Support legislation proposed by Congress or your State which would restrain some of these questionable policies and restrict/cap fees and rates charged by card-issuers. The recently passes Credit CARD (Card Accountability, Responsibility and Disclosure) Act provides the following protection to consumers:

  • No Interest on Debt Paid on Time.  Prohibit interest charges on any portion of a credit card debt which the card holder paid on time during a grace period.
  • No Trailing Interest.  Prohibit added interest charges on credit card debt which the card holder paid on time and in full.
  • Limits on Penalty Interest.  Prohibit interest rate hikes on a credit card account unless the card holder agrees to them at the time, and, in any event, limit penalty interest rate hikes to no more than a 7 percent increase.
  • Apply Interest Rate Increases Only to Future Debt.  Require increased interest rates to apply only to future credit card debt, and not to debt incurred prior to the increase.
  • No Interest on Fees.  Prohibit the charging of interest on credit card transaction fees, such as late fees and over-the-limit fees.
  • Restrictions on Over-Limit Fees.  Prohibit the charging of repeated over-limit fees for a single instance of exceeding a credit card limit, and allow such fees to be charged only when a card holder's action, rather than a penalty, causes the limit to be exceeded.
  • Fixed Credit Limits.  Require that card issuers must offer consumers the option of operating under a fixed credit limit that cannot be exceeded.
  • No Pay-to-Pay Fees.  Prohibit charging a fee to allow a credit card holder to make a payment on a credit card debt, whether payment is by mail, telephone, electronic transfer, or otherwise.
  • Reasonable Currency Exchange Fees.  Require currency exchange fees to reasonably reflect the credit card issuer's actual costs.
  • Prompt and Fair Crediting of Card Holder Payments.  Require payments to be applied first to the credit card balance with the highest rate of interest, and to minimize finance charges. Prohibit late fees if the card issuer's actions caused the delay in crediting the payments.
  • Prime Rate Reference.  Require interest rates linked to a "prime rate" to use the prime rate published by the Federal Reserve Board.
  • Annual Audit.  Require the credit card issuer's primary regulator to perform annual audits to ensure compliance with credit card requirements and prohibitions.
  • Improved Data Collection.  Improve existing data collection efforts related to credit card interest rates, fees, and profits.
  • Transition Period.   Allow credit card issuers six months to implement the bill's provisions.

Did Credit Card Companies Respond to the Complaints?

The Industry's stance seems to be that it would welcome better disclosure, but it opposes curbs on it's ability to raise fees or rates or change policies.

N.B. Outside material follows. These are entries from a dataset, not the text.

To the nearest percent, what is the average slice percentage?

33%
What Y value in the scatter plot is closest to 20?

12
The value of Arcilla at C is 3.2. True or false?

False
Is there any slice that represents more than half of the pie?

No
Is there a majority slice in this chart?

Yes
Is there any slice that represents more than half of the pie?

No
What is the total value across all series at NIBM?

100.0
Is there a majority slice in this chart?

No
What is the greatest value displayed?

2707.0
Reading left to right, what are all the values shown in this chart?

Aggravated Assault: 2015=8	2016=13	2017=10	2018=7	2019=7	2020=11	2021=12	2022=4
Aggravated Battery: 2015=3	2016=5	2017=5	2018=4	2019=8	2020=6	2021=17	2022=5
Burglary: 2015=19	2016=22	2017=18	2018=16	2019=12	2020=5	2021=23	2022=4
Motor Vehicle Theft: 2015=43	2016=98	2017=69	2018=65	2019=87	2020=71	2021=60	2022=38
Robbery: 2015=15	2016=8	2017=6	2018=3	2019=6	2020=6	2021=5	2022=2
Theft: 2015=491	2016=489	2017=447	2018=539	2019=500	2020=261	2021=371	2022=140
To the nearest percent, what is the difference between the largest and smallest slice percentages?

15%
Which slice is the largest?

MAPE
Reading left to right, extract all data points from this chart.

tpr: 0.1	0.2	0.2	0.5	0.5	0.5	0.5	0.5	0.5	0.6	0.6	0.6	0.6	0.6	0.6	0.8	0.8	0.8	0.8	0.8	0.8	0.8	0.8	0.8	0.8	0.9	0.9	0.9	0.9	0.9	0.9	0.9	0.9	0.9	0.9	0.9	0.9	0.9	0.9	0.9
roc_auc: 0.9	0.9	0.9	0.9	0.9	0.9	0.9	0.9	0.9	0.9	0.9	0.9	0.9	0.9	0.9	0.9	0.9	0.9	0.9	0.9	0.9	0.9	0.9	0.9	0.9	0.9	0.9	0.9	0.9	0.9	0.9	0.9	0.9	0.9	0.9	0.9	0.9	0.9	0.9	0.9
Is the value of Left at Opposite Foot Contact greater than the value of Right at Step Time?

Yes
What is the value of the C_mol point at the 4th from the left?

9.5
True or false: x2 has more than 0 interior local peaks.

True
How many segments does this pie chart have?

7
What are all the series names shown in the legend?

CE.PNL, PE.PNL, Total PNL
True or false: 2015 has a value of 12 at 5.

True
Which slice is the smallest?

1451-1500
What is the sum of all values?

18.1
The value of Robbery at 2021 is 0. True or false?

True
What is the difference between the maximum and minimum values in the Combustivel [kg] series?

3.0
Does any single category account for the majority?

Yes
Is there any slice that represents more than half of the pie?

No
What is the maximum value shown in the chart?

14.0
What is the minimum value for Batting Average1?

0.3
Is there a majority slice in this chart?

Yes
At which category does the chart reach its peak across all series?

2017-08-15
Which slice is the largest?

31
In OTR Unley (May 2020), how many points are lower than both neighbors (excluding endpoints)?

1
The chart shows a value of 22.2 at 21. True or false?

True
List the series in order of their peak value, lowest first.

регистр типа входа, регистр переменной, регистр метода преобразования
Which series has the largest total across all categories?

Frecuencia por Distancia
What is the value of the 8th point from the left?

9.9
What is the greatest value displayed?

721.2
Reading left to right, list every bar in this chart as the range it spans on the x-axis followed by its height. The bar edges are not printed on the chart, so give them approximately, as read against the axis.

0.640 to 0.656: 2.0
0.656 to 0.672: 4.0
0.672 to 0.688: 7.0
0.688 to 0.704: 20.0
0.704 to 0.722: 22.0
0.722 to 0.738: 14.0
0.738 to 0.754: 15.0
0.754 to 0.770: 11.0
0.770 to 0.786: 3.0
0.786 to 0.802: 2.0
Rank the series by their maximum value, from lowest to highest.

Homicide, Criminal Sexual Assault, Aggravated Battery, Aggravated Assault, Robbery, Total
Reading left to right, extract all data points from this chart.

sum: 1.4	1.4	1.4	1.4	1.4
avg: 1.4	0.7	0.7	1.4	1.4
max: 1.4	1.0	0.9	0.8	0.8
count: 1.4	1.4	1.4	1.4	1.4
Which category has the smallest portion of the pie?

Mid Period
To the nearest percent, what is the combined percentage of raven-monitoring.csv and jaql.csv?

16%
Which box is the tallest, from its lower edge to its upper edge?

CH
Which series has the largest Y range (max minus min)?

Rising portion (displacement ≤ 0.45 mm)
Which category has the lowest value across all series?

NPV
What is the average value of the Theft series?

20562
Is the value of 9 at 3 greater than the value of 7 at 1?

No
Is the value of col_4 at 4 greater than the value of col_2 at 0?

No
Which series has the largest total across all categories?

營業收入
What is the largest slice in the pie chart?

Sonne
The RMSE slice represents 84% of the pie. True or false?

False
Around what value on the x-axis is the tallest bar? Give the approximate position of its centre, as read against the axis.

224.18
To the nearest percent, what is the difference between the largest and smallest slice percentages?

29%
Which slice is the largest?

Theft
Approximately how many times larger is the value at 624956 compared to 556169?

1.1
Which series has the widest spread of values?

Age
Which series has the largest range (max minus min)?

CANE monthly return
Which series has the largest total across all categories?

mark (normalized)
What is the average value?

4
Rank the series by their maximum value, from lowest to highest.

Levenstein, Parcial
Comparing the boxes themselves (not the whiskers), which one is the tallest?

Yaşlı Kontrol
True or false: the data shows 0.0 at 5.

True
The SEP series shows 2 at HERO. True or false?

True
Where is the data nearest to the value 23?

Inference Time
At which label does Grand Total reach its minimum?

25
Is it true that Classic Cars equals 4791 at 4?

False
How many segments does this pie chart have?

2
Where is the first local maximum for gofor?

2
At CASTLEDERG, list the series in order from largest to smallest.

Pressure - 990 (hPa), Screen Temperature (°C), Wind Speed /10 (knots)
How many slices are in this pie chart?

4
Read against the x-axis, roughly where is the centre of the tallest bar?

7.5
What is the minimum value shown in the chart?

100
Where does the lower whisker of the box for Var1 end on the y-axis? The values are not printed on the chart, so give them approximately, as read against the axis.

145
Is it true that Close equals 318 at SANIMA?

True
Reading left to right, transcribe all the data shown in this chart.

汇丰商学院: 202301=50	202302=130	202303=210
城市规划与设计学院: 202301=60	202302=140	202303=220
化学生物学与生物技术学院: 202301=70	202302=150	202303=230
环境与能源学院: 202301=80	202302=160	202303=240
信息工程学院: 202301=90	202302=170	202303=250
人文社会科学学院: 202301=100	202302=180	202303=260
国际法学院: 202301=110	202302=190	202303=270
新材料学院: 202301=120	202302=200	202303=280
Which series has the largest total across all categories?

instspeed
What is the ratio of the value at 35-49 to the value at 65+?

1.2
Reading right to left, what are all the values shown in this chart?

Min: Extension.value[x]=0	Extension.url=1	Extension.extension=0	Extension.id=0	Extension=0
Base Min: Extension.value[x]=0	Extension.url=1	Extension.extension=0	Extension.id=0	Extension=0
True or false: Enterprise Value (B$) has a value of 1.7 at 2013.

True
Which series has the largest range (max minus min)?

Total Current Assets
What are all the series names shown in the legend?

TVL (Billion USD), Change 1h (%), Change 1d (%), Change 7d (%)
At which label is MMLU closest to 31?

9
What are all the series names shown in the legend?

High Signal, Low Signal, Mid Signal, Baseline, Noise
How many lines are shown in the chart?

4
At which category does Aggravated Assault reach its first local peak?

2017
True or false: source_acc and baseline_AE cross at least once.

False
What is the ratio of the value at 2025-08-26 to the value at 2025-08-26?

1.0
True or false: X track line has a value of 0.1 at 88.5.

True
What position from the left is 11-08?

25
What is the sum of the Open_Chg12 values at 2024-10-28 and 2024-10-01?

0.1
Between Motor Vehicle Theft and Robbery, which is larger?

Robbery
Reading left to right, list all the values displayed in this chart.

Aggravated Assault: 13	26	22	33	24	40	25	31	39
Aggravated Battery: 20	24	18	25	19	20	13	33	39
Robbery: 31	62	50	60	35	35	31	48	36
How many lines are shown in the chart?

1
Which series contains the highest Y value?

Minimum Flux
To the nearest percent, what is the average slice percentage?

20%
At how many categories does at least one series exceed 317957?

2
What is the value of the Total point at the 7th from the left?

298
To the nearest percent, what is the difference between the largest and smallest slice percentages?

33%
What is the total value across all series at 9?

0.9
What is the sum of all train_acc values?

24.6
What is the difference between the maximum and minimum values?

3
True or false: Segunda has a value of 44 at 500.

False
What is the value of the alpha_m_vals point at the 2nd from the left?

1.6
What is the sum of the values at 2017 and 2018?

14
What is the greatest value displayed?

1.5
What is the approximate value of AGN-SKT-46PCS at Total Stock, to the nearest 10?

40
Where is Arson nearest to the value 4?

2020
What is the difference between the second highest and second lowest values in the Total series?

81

Several major credit-card companies announced some policy changes. Citi Card said it would no longer raise interest rates for customers who pay their bills on time, but make a late payment to another creditor (i.e. eliminating universal default). They also announced that they would not increase interest rates or fees on a customers credit card until the card expires and a new card is issued - unless the customer pays late, exceeds his credit limit, or pays with a bad check. If the card's interest rate is linked to the prime rate, it will change only when this moves.

Chase Bank also announced it is dropping it's two-cycle billing practices, along with easing up on some of the fees it charges customers who exceed their credit limits.